The days after the All-Star break are a particularly slow time in the world of NBA news. The trade deadline has passed and there aren’t games for a few days, which means there’s a lot of time to fill on podcasts and in columns and you can only spend so much of it coming up with ideas to make All-Star weekend better.

That can mean unloading the notebook for reporters and insiders, and this weekend Howard Beck of The Ringer dropped a brief nugget on the Real Ones podcast that got a lot of traction. Beck said an executive told him to “keep an eye on” Ja Morant this summer if the Grizzlies were to have another early exit from the playoffs, indicating there was at least some belief Memphis could look to move the former All-Star guard.

With nothing else going on the last couple of days, that has been a point of conversation in the NBA as folks are always wondering who will be the next star to hit the market. In Memphis, that wasn’t something people were very happy about, and Grizzlies GM Zach Kleiman gave a statement to Drew Hill of the Daily Memphian that made it very clear that Morant was not going to get traded, calling it a “fantasy” of other executives.

“I can’t blame other “executives” for fantasizing about us trading Ja,” Kleiman said. “But it’s just that – fantasy. We are not trading Ja. Continue to underestimate Ja, this team and this city, and we will let our performance on the floor speak for itself. I’m not going to give this nonsense further oxygen and look forward to getting back to basketball.”

It’s smart of Kleiman to shut this down, and unlike Pat Riley’s statement from earlier this year about the Heat not trading Jimmy Butler, this is not a situation where there’s a trade request battle going on behind the scenes. A “no comment” would’ve only made things worse, so Kleiman does a good job of making it clear these rumors came from other teams — noting why they’d want them to be true in the process — and then shut down the idea and says they’re going to move on.

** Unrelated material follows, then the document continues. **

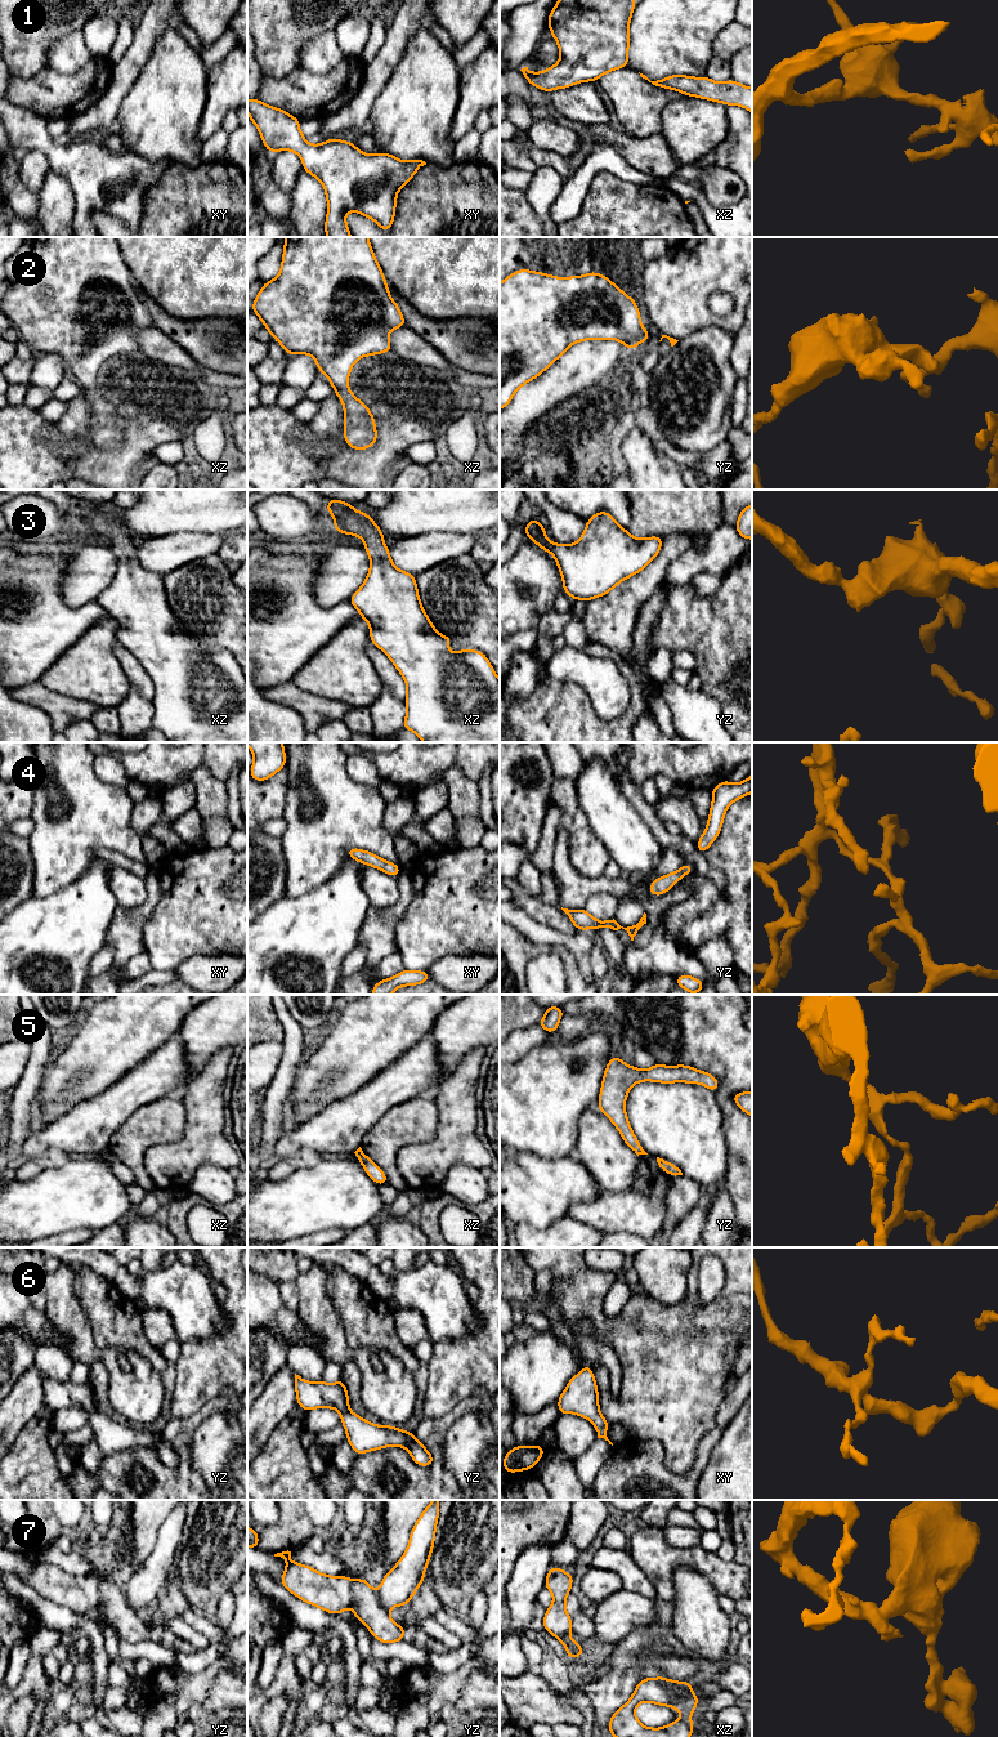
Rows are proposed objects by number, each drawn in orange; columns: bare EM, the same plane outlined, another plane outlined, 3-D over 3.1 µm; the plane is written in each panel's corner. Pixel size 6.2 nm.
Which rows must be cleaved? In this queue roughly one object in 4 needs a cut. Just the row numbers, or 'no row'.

After what happened in Dallas with Luka Doncic, I think everyone around the league is curious to see if there is a real shift in how teams look at who is a max guy. Morant has three more years on his contract after this one, so unlike Doncic, there’s not a looming extension decision in the immediate future, but I also think people have been a bit too quick to point to the Luka trade as the beginning of a league-wide trend rather than considering it just might be a wildly erratic decision by a relatively new GM and ownership group.